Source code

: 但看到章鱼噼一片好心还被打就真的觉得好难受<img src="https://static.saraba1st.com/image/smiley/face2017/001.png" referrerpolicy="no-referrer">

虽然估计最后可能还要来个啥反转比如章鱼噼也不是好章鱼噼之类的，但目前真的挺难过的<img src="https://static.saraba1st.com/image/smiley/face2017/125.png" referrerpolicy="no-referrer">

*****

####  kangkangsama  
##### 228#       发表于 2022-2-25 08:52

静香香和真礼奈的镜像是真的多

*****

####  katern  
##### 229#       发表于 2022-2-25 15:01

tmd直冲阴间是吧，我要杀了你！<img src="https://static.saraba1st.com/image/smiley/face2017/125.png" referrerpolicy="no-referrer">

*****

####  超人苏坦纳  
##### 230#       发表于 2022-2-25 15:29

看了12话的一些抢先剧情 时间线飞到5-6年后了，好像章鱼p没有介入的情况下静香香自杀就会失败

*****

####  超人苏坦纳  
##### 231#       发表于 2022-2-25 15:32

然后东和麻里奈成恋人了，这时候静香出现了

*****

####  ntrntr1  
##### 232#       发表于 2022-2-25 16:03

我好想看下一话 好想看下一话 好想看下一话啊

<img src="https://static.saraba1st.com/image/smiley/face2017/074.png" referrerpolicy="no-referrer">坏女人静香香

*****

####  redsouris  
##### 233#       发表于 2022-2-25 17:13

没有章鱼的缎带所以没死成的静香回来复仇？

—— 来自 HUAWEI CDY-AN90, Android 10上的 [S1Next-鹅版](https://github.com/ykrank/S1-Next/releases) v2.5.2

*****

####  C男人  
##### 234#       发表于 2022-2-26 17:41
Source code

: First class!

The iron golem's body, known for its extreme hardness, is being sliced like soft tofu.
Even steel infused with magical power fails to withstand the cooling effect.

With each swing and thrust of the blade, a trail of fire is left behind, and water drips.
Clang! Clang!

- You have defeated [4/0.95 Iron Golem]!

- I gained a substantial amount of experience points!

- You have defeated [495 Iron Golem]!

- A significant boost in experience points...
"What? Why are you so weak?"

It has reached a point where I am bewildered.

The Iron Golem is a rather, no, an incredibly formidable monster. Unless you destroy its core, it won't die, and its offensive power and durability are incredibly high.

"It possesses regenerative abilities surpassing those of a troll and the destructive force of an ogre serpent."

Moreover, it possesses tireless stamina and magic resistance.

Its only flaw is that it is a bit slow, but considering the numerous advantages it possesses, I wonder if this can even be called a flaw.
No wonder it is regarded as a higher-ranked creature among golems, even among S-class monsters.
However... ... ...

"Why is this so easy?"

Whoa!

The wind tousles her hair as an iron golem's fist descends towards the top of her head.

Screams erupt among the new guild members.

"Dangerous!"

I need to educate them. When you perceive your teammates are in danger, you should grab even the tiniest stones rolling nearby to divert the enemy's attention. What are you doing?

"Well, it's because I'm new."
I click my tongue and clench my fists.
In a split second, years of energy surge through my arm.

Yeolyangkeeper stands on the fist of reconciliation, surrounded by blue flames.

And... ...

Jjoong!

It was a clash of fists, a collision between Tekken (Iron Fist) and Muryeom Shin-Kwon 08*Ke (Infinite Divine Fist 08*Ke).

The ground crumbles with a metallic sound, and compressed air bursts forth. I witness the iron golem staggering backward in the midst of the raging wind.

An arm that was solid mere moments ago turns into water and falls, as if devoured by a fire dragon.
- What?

= = = = = = =

> [PROBLEM STATEMENT]: Please revise the listing above so that "tofu" becomes "butter", keeping every other line the same.

> [ANSWER SPACE]:
Source code

: 但看到章鱼噼一片好心还被打就真的觉得好难受<img src="https://static.saraba1st.com/image/smiley/face2017/001.png" referrerpolicy="no-referrer">

虽然估计最后可能还要来个啥反转比如章鱼噼也不是好章鱼噼之类的，但目前真的挺难过的<img src="https://static.saraba1st.com/image/smiley/face2017/125.png" referrerpolicy="no-referrer">

*****

####  kangkangsama  
##### 228#       发表于 2022-2-25 08:52

静香香和真礼奈的镜像是真的多

*****

####  katern  
##### 229#       发表于 2022-2-25 15:01

tmd直冲阴间是吧，我要杀了你！<img src="https://static.saraba1st.com/image/smiley/face2017/125.png" referrerpolicy="no-referrer">

*****

####  超人苏坦纳  
##### 230#       发表于 2022-2-25 15:29

看了12话的一些抢先剧情 时间线飞到5-6年后了，好像章鱼p没有介入的情况下静香香自杀就会失败

*****

####  超人苏坦纳  
##### 231#       发表于 2022-2-25 15:32

然后东和麻里奈成恋人了，这时候静香出现了

*****

####  ntrntr1  
##### 232#       发表于 2022-2-25 16:03

我好想看下一话 好想看下一话 好想看下一话啊

<img src="https://static.saraba1st.com/image/smiley/face2017/074.png" referrerpolicy="no-referrer">坏女人静香香

*****

####  redsouris  
##### 233#       发表于 2022-2-25 17:13

没有章鱼的缎带所以没死成的静香回来复仇？

—— 来自 HUAWEI CDY-AN90, Android 10上的 [S1Next-鹅版](https://github.com/ykrank/S1-Next/releases) v2.5.2

*****

####  C男人  
##### 234#       发表于 2022-2-26 17:41
Source code

: First class!

The iron golem's body, known for its extreme hardness, is being sliced like soft butter.
Even steel infused with magical power fails to withstand the cooling effect.

With each swing and thrust of the blade, a trail of fire is left behind, and water drips.
Clang! Clang!

- You have defeated [4/0.95 Iron Golem]!

- I gained a substantial amount of experience points!

- You have defeated [495 Iron Golem]!

- A significant boost in experience points...
"What? Why are you so weak?"

It has reached a point where I am bewildered.

The Iron Golem is a rather, no, an incredibly formidable monster. Unless you destroy its core, it won't die, and its offensive power and durability are incredibly high.

"It possesses regenerative abilities surpassing those of a troll and the destructive force of an ogre serpent."

Moreover, it possesses tireless stamina and magic resistance.

Its only flaw is that it is a bit slow, but considering the numerous advantages it possesses, I wonder if this can even be called a flaw.
No wonder it is regarded as a higher-ranked creature among golems, even among S-class monsters.
However... ... ...

"Why is this so easy?"

Whoa!

The wind tousles her hair as an iron golem's fist descends towards the top of her head.

Screams erupt among the new guild members.

"Dangerous!"

I need to educate them. When you perceive your teammates are in danger, you should grab even the tiniest stones rolling nearby to divert the enemy's attention. What are you doing?

"Well, it's because I'm new."
I click my tongue and clench my fists.
In a split second, years of energy surge through my arm.

Yeolyangkeeper stands on the fist of reconciliation, surrounded by blue flames.

And... ...

Jjoong!

It was a clash of fists, a collision between Tekken (Iron Fist) and Muryeom Shin-Kwon 08*Ke (Infinite Divine Fist 08*Ke).

The ground crumbles with a metallic sound, and compressed air bursts forth. I witness the iron golem staggering backward in the midst of the raging wind.

An arm that was solid mere moments ago turns into water and falls, as if devoured by a fire dragon.
- What?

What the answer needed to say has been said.